YOUR OBJECTIVE:
Starting at the line that has "left hip: (561, 307)" and stopping after the line that has "left shoulder: (366, 345)", reproduce the listing below exactly; omit everything else.

DATASET EXCERPTS:

============

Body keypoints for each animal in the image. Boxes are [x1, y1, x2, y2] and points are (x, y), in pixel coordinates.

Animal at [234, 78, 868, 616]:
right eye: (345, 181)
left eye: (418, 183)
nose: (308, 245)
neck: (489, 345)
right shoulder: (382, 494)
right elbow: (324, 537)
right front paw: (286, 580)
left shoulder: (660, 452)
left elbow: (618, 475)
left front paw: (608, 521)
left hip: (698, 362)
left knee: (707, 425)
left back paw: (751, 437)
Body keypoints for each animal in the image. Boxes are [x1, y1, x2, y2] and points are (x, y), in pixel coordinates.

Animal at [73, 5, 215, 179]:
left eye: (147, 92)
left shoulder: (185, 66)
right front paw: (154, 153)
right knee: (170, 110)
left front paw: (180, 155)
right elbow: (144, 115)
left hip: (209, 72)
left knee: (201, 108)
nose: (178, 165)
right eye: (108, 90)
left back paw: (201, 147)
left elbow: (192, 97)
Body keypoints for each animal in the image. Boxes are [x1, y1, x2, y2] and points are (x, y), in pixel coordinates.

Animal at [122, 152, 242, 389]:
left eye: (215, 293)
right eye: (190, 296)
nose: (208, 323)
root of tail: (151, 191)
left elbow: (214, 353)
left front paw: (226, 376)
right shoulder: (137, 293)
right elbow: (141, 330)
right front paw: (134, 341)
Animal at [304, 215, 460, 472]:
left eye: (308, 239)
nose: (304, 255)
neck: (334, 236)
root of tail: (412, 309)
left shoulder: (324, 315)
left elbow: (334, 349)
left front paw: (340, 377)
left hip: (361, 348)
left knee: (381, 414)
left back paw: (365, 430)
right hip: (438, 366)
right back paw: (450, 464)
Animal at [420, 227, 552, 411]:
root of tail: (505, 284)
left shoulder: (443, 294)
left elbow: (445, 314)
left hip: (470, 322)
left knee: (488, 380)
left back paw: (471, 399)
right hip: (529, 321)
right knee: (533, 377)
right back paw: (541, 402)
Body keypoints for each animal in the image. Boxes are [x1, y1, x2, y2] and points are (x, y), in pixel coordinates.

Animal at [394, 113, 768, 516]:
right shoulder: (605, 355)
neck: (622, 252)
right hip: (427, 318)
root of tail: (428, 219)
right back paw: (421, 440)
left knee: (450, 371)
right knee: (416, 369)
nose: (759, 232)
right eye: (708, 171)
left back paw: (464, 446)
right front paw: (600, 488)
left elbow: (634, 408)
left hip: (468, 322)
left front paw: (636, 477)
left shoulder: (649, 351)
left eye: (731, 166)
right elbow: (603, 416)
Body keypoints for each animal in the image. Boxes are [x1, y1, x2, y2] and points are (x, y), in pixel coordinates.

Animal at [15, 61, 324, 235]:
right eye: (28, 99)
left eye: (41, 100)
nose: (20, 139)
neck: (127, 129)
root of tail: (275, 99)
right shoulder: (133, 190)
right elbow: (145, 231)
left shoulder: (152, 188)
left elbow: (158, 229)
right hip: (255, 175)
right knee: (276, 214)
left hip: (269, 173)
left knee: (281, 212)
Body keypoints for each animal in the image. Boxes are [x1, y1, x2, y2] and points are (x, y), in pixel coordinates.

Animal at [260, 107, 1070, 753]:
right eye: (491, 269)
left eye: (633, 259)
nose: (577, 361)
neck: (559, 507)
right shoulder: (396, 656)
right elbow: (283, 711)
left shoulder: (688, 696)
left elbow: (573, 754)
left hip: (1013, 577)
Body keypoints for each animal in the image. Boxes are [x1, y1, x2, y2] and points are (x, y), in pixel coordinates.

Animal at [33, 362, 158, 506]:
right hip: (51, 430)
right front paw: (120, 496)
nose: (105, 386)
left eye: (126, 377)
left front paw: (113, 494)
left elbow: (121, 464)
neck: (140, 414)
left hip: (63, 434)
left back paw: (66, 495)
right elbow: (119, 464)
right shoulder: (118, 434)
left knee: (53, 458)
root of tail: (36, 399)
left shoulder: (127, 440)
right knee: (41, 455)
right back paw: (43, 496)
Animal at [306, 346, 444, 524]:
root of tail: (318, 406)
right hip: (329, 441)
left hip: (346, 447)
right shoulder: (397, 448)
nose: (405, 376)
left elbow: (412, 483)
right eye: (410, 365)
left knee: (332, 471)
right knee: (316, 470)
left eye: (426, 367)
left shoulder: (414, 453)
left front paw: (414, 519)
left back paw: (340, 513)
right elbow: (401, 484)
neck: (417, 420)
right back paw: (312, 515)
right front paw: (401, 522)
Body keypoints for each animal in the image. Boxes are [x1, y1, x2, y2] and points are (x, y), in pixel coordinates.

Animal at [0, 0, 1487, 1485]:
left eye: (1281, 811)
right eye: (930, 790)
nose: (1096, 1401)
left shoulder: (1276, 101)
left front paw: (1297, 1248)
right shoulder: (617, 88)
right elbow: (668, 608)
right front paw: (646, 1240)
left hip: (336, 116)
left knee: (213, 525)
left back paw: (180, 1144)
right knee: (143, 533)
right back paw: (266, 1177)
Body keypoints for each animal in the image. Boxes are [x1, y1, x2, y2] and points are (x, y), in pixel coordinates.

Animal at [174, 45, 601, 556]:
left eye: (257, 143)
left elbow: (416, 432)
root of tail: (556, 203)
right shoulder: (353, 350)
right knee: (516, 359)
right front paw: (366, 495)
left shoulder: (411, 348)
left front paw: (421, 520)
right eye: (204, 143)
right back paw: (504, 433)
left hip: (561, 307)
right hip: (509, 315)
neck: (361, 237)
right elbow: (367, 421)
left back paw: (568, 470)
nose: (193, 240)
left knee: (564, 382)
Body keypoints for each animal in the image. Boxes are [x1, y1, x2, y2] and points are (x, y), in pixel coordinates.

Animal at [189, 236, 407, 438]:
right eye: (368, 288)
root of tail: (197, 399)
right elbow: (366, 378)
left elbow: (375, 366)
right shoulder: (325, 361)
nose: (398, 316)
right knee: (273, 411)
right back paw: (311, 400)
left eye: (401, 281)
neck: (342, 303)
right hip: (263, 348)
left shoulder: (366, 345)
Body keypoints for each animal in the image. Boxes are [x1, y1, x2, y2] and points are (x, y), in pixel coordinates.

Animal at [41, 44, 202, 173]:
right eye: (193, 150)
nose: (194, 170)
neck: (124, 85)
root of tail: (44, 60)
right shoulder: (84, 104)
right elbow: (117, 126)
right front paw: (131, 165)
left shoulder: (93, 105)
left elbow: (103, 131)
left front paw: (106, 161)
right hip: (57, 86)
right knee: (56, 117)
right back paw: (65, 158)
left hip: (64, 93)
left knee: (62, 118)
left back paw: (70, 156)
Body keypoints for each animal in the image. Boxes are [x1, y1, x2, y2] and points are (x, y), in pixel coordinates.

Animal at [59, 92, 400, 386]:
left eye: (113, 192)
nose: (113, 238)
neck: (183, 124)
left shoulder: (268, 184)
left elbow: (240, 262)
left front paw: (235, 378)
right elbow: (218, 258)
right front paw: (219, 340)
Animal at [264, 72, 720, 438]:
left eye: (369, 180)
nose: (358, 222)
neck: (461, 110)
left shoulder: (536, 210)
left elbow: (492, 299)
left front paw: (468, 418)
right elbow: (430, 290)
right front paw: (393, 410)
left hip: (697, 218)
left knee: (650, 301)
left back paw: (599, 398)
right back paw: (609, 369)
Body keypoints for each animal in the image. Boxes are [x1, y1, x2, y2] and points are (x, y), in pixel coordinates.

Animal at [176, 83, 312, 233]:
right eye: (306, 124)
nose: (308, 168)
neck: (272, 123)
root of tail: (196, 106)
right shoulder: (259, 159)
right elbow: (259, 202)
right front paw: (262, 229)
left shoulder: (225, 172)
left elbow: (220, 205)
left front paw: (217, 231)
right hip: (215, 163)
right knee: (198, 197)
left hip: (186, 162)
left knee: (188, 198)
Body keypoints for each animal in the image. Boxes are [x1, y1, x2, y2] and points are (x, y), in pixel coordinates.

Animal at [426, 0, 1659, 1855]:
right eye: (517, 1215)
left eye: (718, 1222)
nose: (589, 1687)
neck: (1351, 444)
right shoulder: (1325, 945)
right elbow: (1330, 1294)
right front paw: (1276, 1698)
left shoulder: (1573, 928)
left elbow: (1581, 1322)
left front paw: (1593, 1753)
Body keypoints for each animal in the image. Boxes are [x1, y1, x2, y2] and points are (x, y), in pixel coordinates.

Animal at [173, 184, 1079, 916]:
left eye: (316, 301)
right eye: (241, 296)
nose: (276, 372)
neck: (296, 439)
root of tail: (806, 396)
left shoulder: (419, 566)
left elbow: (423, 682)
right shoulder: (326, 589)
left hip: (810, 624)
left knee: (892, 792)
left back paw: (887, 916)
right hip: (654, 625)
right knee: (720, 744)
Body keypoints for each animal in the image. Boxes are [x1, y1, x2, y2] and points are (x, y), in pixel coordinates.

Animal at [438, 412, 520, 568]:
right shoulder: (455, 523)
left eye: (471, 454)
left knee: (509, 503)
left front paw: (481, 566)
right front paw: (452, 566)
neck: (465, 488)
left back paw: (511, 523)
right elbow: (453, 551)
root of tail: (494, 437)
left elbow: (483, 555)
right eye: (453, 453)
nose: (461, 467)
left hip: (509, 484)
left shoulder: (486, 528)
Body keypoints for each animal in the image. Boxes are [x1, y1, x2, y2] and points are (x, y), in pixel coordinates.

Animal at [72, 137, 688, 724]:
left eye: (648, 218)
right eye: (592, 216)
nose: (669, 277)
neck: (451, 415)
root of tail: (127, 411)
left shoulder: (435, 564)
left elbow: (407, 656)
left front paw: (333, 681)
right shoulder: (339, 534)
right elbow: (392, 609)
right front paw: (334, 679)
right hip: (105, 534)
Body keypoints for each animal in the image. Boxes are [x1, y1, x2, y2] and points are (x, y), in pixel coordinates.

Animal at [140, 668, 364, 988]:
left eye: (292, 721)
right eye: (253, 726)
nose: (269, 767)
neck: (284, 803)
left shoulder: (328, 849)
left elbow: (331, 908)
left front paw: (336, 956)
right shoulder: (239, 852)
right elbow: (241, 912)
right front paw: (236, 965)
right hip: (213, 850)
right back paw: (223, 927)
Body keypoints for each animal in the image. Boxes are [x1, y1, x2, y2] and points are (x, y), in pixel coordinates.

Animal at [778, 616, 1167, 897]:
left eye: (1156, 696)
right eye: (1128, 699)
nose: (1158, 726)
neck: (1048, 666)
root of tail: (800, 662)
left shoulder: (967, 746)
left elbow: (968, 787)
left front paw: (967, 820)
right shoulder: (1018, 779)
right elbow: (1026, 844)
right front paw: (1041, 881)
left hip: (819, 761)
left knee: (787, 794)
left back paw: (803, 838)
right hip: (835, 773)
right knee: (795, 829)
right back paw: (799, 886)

============

RESPONSE AREA:
left hip: (561, 307)
right hip: (509, 315)
neck: (361, 237)
right elbow: (367, 421)
left back paw: (568, 470)
nose: (193, 240)
left knee: (564, 382)
Body keypoints for each animal in the image. Boxes are [x1, y1, x2, y2] and points are (x, y), in pixel coordinates.

Animal at [189, 236, 407, 438]:
right eye: (368, 288)
root of tail: (197, 399)
right elbow: (366, 378)
left elbow: (375, 366)
right shoulder: (325, 361)
nose: (398, 316)
right knee: (273, 411)
right back paw: (311, 400)
left eye: (401, 281)
neck: (342, 303)
right hip: (263, 348)
left shoulder: (366, 345)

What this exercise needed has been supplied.